Time Period3 Months [change]
DirectionMoves Together 
StrengthSignificant
Accuracy100.0%
ValuesDaily Returns

Ares Capital  vs.  Royalty Management Holding

 Performance 
       Timeline  
Ares Capital 

Risk-Adjusted Performance

13 of 100

 
Weak
 
Strong
Good
Compared to the overall equity markets, risk-adjusted returns on investments in Ares Capital are ranked lower than 13 (%) of all global equities and portfolios over the last 90 days. In spite of rather fragile fundamental indicators, Ares Capital may actually be approaching a critical reversion point that can send shares even higher in December 2024.
Royalty Management 

Risk-Adjusted Performance

4 of 100

 
Weak
 
Strong
Insignificant
Compared to the overall equity markets, risk-adjusted returns on investments in Royalty Management Holding are ranked lower than 4 (%) of all global equities and portfolios over the last 90 days. In spite of very unsteady fundamental indicators, Royalty Management displayed solid returns over the last few months and may actually be approaching a breakup point.

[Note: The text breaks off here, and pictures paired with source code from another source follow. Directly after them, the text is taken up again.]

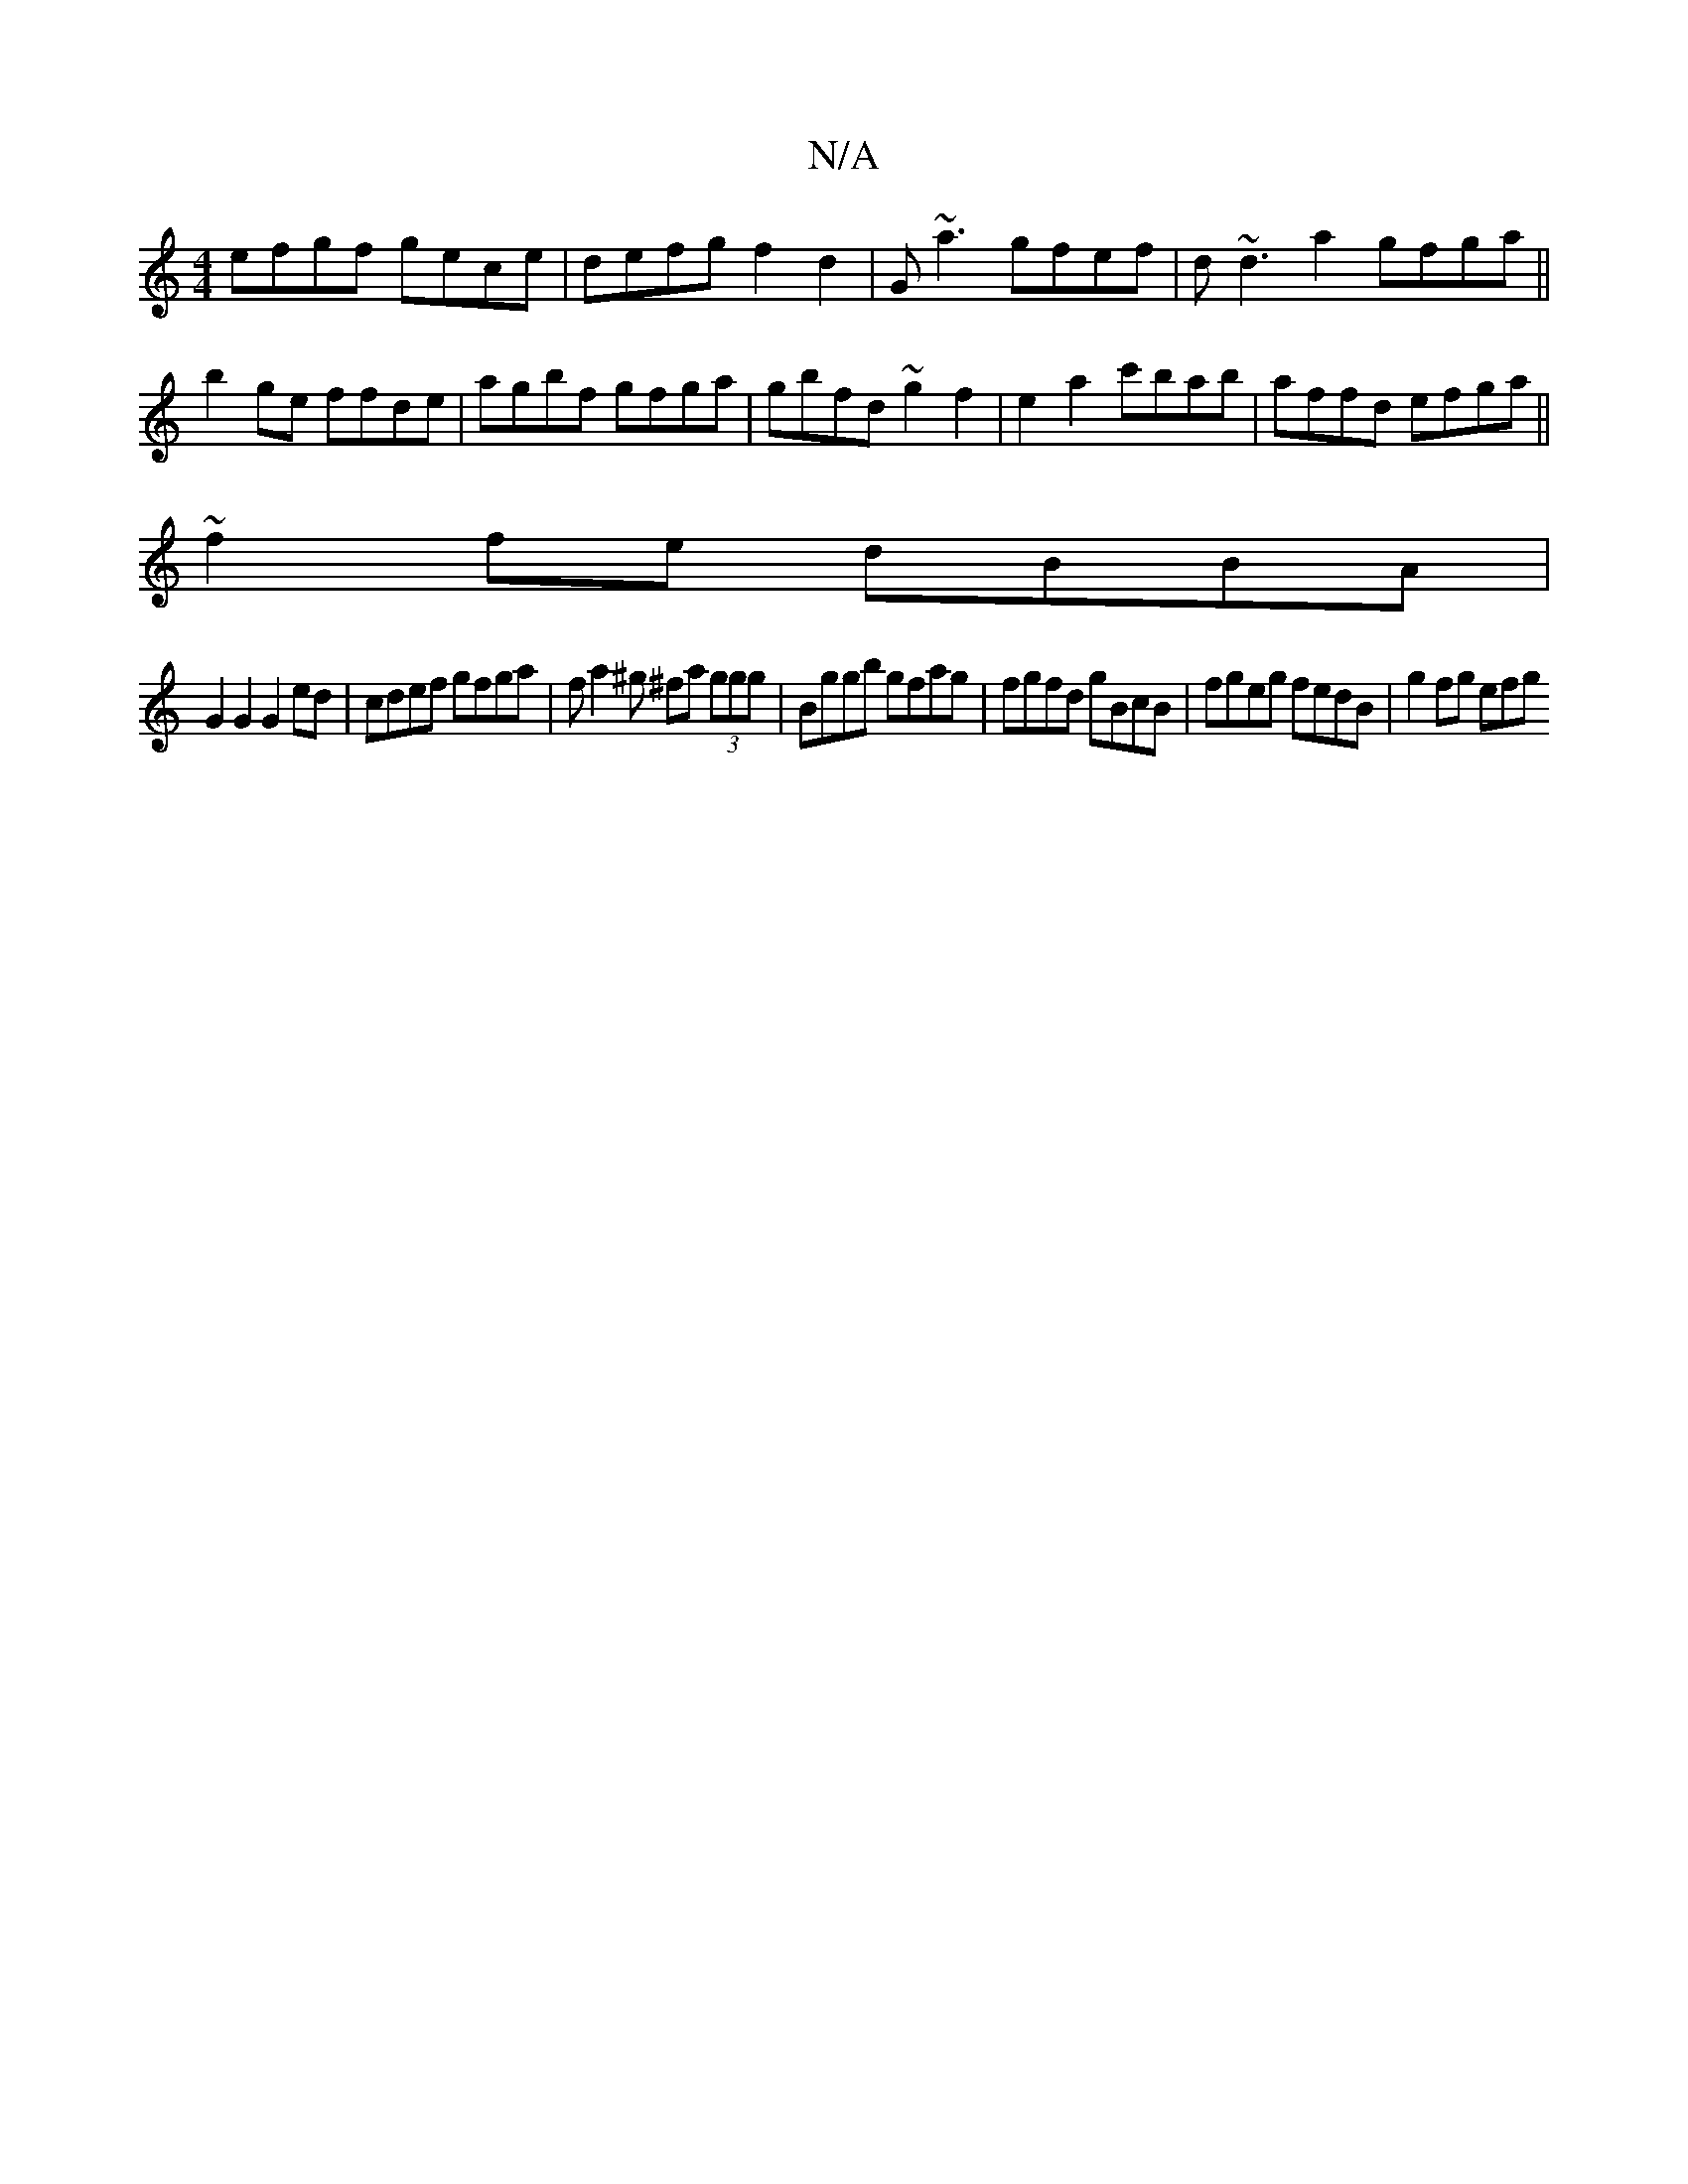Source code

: X:1
T:N/A
M:4/4
R:N/A
K:Cmajor
efgf gece | defg f2 d2 | G~a3 gfef|d~d3a2 gfga||
b2ge ffde|agbf gfga|gbfd ~g2f2|e2a2c'bab|affd efga||
~f2fe dBBA|
G2 G2 G2 ed |cdef gfga |fa2^g ^fa (3ggg | Bggb gfag | fgfd gBcB | fgeg fedB | g2fg efg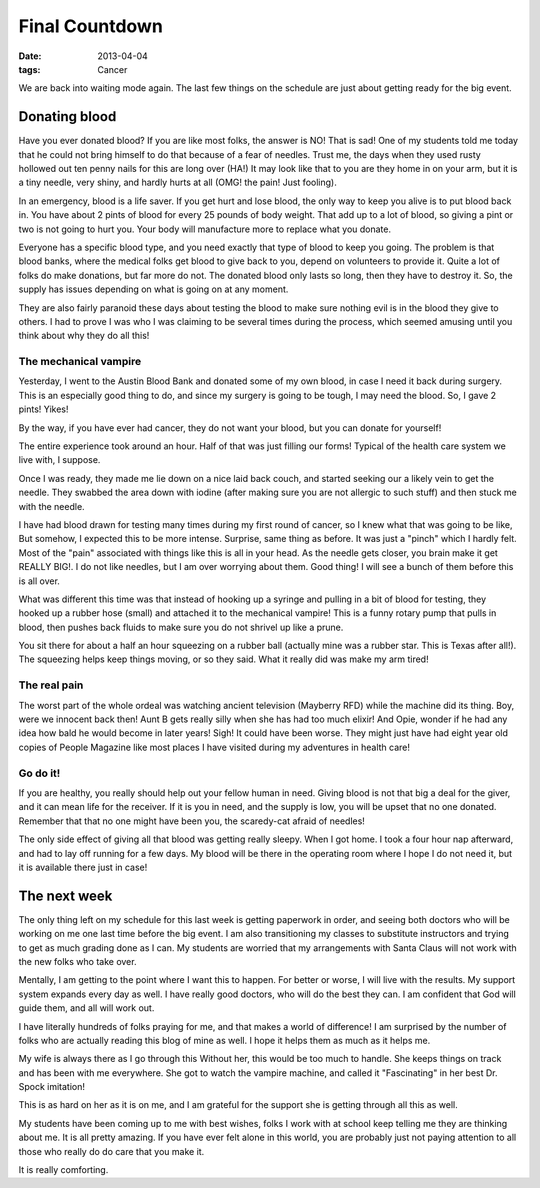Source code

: ###############
Final Countdown
###############

:date: 2013-04-04
:tags: Cancer

We are back into waiting mode again. The last few things on the schedule are
just about getting ready for the big event.

**************
Donating blood
**************

Have you ever donated blood? If you are like most folks, the answer is NO! That
is sad! One of my students told me today that he could not bring himself to do
that because of a fear of needles. Trust me, the days when they used rusty
hollowed out ten penny nails for this are long over (HA!) It may look like that
to you are they home in on your arm, but it is a tiny needle, very shiny, and
hardly hurts at all (OMG! the pain! Just fooling).

In an emergency, blood is a life saver. If you get hurt and lose blood, the
only way to keep you alive is to put blood back in. You have about 2 pints of
blood for every 25 pounds of body weight. That add up to a lot of blood, so
giving a pint or two is not going to hurt you. Your body will manufacture more
to replace what you donate. 

Everyone has a specific blood type, and you need exactly that type of blood to
keep you going. The problem is that blood banks, where the medical folks get blood to
give back to you, depend on volunteers to provide it. Quite a lot of folks do
make donations, but far more do not. The donated blood only lasts so long, then
they have to destroy it. So, the supply has issues depending on what is going
on at any moment. 

They are also fairly paranoid these days about testing the blood to make sure
nothing evil is in the blood they give to others. I had to prove I was who I
was claiming to be several times during the process, which seemed amusing until
you think about why they do all this!

The mechanical vampire
======================

Yesterday, I went to the Austin Blood Bank and donated some of my own blood, in
case I need it back during surgery. This is an especially good thing to do, and
since my surgery is going to be tough, I may need the blood. So, I gave 2
pints! Yikes!

By the way, if you have ever had cancer, they do not want your blood, but you
can donate for yourself!

The entire experience took around an hour. Half of that was just filling our
forms! Typical of the health care system we live with, I suppose.

Once I was ready, they made me lie down on a nice laid back couch, and started
seeking our a likely vein to get the needle. They swabbed the area down with
iodine (after making sure you are not allergic to such stuff) and then stuck me
with the needle. 

I have had blood drawn for testing many times during my first round of cancer,
so I knew what that was going to be like, But somehow, I expected this to be
more intense. Surprise, same thing as before. It was just a "pinch" which I
hardly felt. Most of the "pain" associated with things like this is  all in
your head. As the needle gets closer, you brain make it get REALLY BIG!. I do
not like needles, but I am over worrying about them. Good thing! I will see a
bunch of them before this is all over.

What was different this time was that instead of hooking up a syringe and
pulling in a bit of blood for testing, they hooked up a rubber hose (small) and
attached it to the mechanical vampire! This is a funny rotary pump that pulls
in blood, then pushes back fluids to make sure you do not shrivel up like a
prune. 

You sit there for about a half an hour squeezing on a rubber ball (actually
mine was a rubber star. This is Texas after all!). The squeezing helps keep
things moving, or so they said. What it really did was make my arm tired!

The real pain
=============

The worst part of the whole ordeal was watching ancient television (Mayberry
RFD) while the machine did its thing. Boy, were we innocent back then! Aunt B
gets really silly when she has had too much elixir!  And Opie, wonder if he had
any idea how bald he would become in later years! Sigh! It could have been
worse. They might just have had eight year old copies of People Magazine like
most places I have visited during my adventures in health care!

Go do it!
=========

If you are healthy, you really should help out your fellow human in need. Giving
blood is not that big a deal for the giver, and it can mean life for the
receiver. If it is you in need, and the supply is low, you will be upset that no
one donated. Remember that that no one might have been you, the scaredy-cat
afraid of needles!

The only side effect of giving all that blood was getting really sleepy. When I
got home. I took a four hour nap afterward, and had to lay off running for a
few days. My blood will be there in the operating room where I hope I do not
need it, but it is available there just in case!

*************
The next week
*************

The only thing left on my schedule for this last week is getting paperwork in
order, and seeing both doctors who will be working on me one last time before
the big event. I am also transitioning my classes to substitute instructors and
trying to get as much grading done as I can. My students are worried that my
arrangements with Santa Claus will not work with the new folks who take over. 

Mentally, I am getting to the point where I want this to happen. For better or
worse, I will live with the results. My support system expands every day as
well. I have really good doctors, who will do the best they can. I am confident
that God will guide them, and all will work out. 

I have literally hundreds of folks praying for me, and that makes a world of
difference! I am surprised by the number of folks who are actually reading this
blog of mine as well. I hope it helps them as much as it helps me.

My wife is always there as I go through this Without her, this would be too
much to handle. She keeps things on track and has been with me everywhere. She
got to watch the vampire machine, and called it "Fascinating" in her best Dr.
Spock imitation!

This is as hard on her as it is on me, and I am grateful for the support she is
getting through all this as well.

My students have been coming up to me with best wishes, folks I work with at
school keep telling me they are thinking about me. It is all pretty amazing. If
you have ever felt alone in this world, you are probably just not paying
attention to all those who really do do care that you make it. 

It is really comforting.


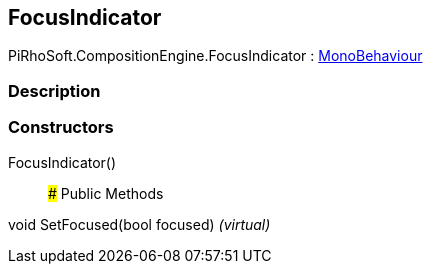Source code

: [#reference/focus-indicator]

## FocusIndicator

PiRhoSoft.CompositionEngine.FocusIndicator : https://docs.unity3d.com/ScriptReference/MonoBehaviour.html[MonoBehaviour^]

### Description

### Constructors

FocusIndicator()::

### Public Methods

void SetFocused(bool focused) _(virtual)_::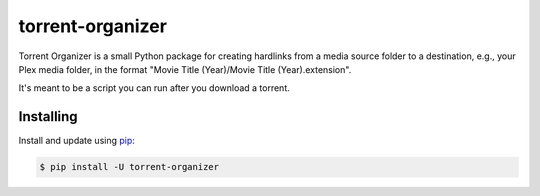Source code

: \torrent-organizer\
====================

Torrent Organizer is a small Python package for creating hardlinks from a media source folder to a destination, e.g., your Plex media folder, in the format "Movie Title (Year)/Movie Title (Year).extension".

It's meant to be a script you can run after you download a torrent.

Installing
----------

Install and update using `pip`_:

.. code-block:: text

    $ pip install -U torrent-organizer

.. _pip:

Ares Capital and Royalty Management Volatility Contrast

   Predicted Return Density   
       Returns  

Pair Trading with Ares Capital and Royalty Management

The main advantage of trading using opposite Ares Capital and Royalty Management positions is that it hedges away some unsystematic risk. Because of two separate transactions, even if Ares Capital position performs unexpectedly, Royalty Management can make up some of the losses. Pair trading also minimizes risk from directional movements in the market. For example, if an entire industry or sector drops because of unexpected headlines, the short position in Royalty Management will offset losses from the drop in Royalty Management's long position.
The idea behind Ares Capital and Royalty Management Holding pairs trading is to make the combined position market-neutral, meaning the overall market's direction will not affect its win or loss (or potential downside or upside). This can be achieved by designing a pairs trade with two highly correlated stocks or equities that operate in a similar space or sector, making it possible to obtain profits through simple and relatively low-risk investment.
Check out your portfolio center.
Note that this page's information should be used as a complementary analysis to find the right mix of equity instruments to add to your existing portfolios or create a brand new portfolio. You can also try the Content Syndication module to quickly integrate customizable finance content to your own investment portal.